PCO supplementation preserved myocyte contractile function after
cardioplegic arrest. A significant increase in percent shortening
(41%) and velocity of shortening (81%) was observed in myocytes in
the PCO/12K-cardioplegia group relative to myocytes in the
12K-cardioplegia group. Significant increases in percent shortening
(63%) and velocity of shortening (73%) were also observed in myocytes
with PCO supplementation of 24 mEq/L potassium cardioplegia relative to
myocytes that underwent hyperkalemic cardioplegia arrest (24 mEq/L)
without PCO supplementation. Moreover, there were significant
reductions in the time to 50% relaxation and significant increases in
the velocity of relengthening in myocytes in the PCO/cardioplegia
groups relative to myocytes in the respective hyperkalemic cardioplegia
groups without PCO supplementation (Table 1
and Fig 2
). Furthermore, there were no
differences in the velocity of shortening, velocity of relengthening,
or time to 50% relaxation between PCO/cardioplegia myocytes and
normothermic control myocytes. To determine whether PCO
alone, in the absence of elevated potassium concentrations, would
provide protective effects on myocyte contractile function, a series of
experiments was performed after exposure to PCO in a normokalemic
solution (PCO group) for 2 hours at 4°C. PCO alone did not preserve
myocyte contractile function as well as PCO-supplemented hyperkalemic
solutions. Velocity of shortening was 43±2 µm/s in the PCO
group and 58±4 µm/s in the PCO/12K-cardioplegia group
(P<.05). However, myocyte velocity of shortening was 35%
higher (P<.05) after cardioplegic arrest with PCO alone
relative to hyperkalemic cardioplegic solutions without PCO
supplementation.
To ensure that changes in myocyte length after cardioplegic arrest did
not influence myocyte contractile function, velocity of shortening and
velocity of relengthening were normalized to resting myocyte length.
Hyperkalemic cardioplegic arrest resulted in a significant reduction in
the normalized velocity of shortening by >46% in myocytes in the
12K-cardioplegia and 24K-cardioplegia groups, relative to the
normothermic control group (Table 2
). Myocyte velocity of
relengthening, normalized to resting myocyte length, was also
significantly decreased by >47% after hyperkalemic cardioplegic
arrest. PCO supplementation of the cardioplegic solutions resulted in
preservation of normalized velocity of shortening.

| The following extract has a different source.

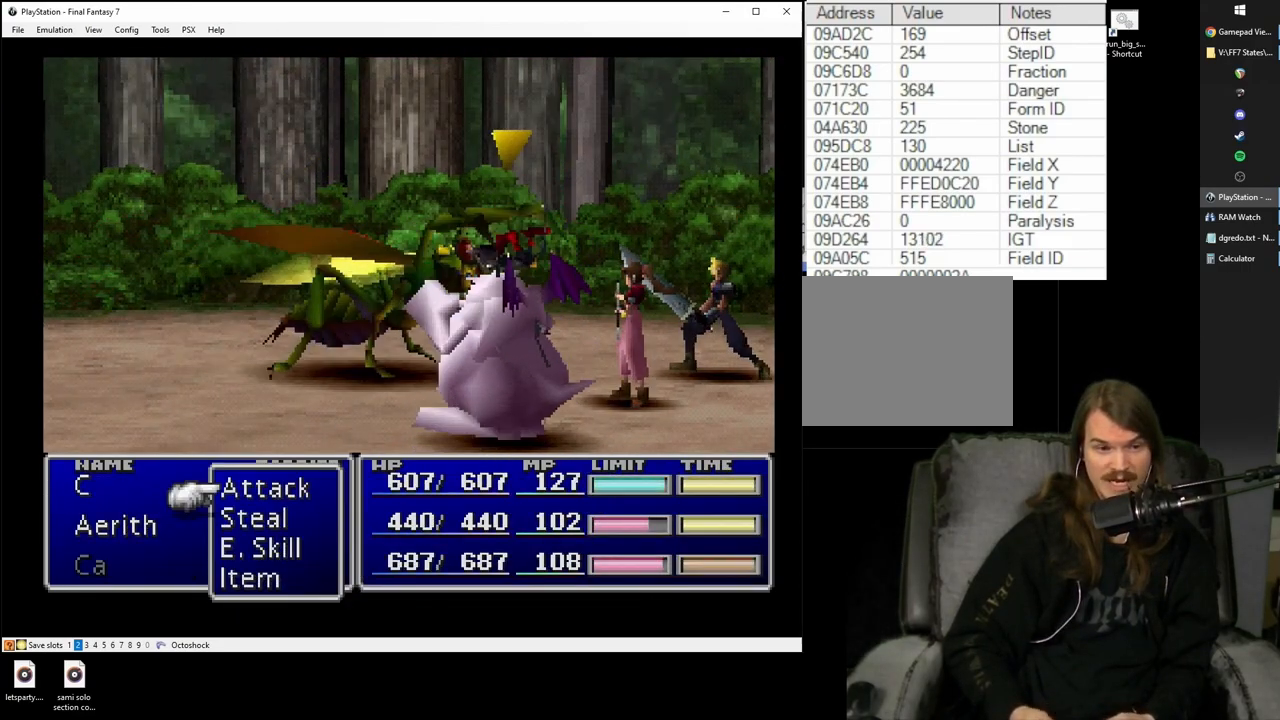
{"buttons": ["CIRCLE"], "left_stick": "center", "right_stick": "center", "button_events": [[83, "DPAD_DOWN", "down"], [183, "DPAD_DOWN", "up"], [283, "DPAD_DOWN", "down"], [350, "DPAD_DOWN", "up"], [417, "CIRCLE", "down"]]}
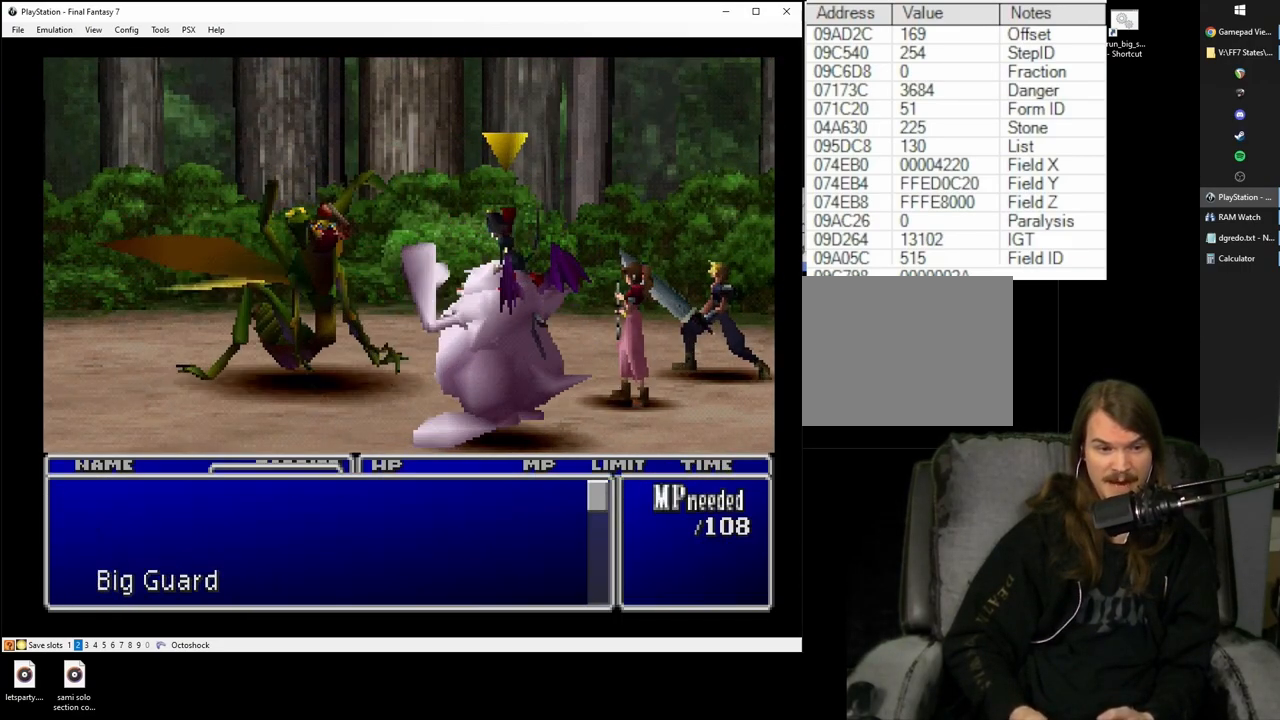
{"buttons": ["CIRCLE"], "left_stick": "center", "right_stick": "center", "button_events": [[17, "CIRCLE", "up"], [217, "CROSS", "down"], [333, "CROSS", "up"], [350, "DPAD_UP", "down"], [417, "DPAD_UP", "up"], [450, "CIRCLE", "down"]]}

A significant
increase in normalized velocity of shortening was observed in both the
PCO/12K-cardioplegia group (109%) and the PCO/24K-cardioplegia group
(48%) relative to the respective hyperkalemic cardioplegic groups
without PCO supplementation (Table 2
). Normalized velocity of
relengthening was also significantly increased by PCO supplementation
of 12 mEq/L potassium cardioplegia. Moreover, in the presence of
isoproterenol, PCO supplementation increased normalized indices of
contractile function compared with values observed with hyperkalemic
cardioplegia without PCO supplementation (Table 2
).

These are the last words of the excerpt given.